* **Problem details**:
Repeat only the stretch of lines below that runs from the line with "left shoulder: (736, 302)" through the line with "left eye: (727, 282)", unaltered.

Top of Provided data

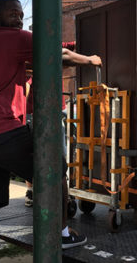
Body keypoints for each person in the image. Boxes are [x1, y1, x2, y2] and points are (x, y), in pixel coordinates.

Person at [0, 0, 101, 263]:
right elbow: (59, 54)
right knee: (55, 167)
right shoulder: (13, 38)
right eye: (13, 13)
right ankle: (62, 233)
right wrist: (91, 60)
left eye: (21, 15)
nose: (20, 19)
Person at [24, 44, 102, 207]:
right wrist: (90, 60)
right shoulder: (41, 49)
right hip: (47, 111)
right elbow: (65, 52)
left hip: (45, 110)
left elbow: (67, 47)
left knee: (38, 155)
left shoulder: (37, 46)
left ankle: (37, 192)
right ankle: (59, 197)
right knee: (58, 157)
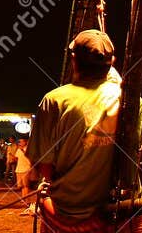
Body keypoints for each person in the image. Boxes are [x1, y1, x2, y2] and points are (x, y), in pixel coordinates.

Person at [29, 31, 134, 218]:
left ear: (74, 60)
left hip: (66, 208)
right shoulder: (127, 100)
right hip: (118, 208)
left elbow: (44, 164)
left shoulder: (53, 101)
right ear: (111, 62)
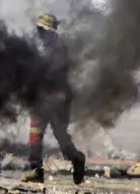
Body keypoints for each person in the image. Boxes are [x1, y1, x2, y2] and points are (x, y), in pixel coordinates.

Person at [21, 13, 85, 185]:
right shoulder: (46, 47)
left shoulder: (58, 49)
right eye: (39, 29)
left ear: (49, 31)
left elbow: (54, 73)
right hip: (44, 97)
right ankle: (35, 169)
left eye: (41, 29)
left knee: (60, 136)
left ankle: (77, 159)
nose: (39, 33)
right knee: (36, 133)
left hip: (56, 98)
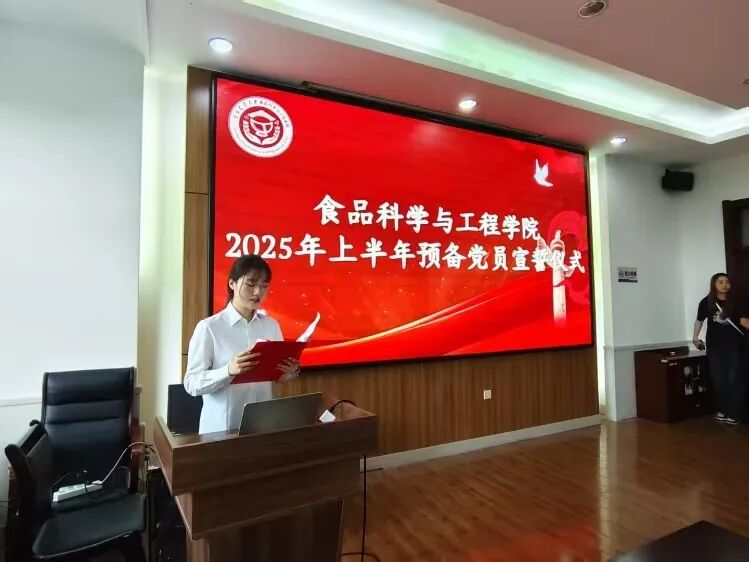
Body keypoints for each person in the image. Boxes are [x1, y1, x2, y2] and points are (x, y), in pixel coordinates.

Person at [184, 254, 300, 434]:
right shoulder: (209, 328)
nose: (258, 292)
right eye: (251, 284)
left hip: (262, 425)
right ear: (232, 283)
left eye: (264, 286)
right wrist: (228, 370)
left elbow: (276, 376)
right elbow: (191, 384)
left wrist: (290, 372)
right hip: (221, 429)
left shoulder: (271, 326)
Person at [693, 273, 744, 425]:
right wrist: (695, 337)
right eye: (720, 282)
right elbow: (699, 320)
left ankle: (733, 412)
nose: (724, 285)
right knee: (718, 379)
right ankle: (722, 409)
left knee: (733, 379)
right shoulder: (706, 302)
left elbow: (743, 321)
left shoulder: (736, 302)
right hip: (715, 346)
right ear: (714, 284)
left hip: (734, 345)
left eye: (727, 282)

Bottom of Provided data
Top of Provided data

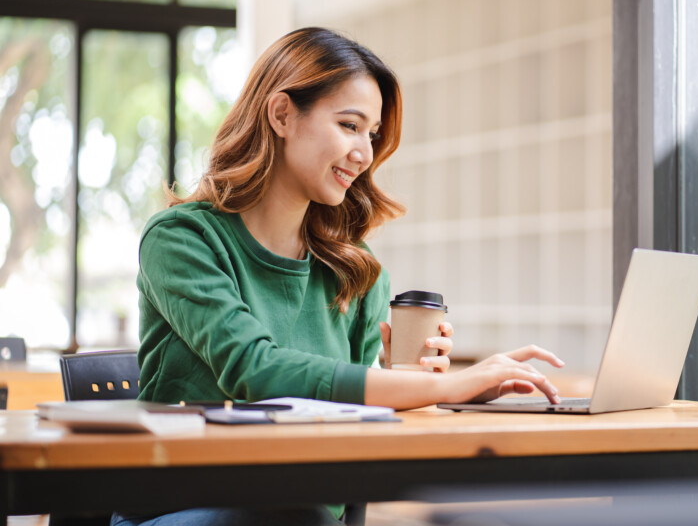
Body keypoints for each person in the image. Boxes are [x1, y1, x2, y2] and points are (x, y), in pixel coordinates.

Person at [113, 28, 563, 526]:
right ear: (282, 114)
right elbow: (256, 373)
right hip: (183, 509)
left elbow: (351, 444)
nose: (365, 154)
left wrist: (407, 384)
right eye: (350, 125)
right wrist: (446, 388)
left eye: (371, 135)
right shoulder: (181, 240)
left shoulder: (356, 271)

Bottom of Provided data

* **Response for this exercise**:
left shoulder: (736, 302)
right hip: (715, 346)
right ear: (714, 284)
left hip: (734, 345)
left eye: (727, 282)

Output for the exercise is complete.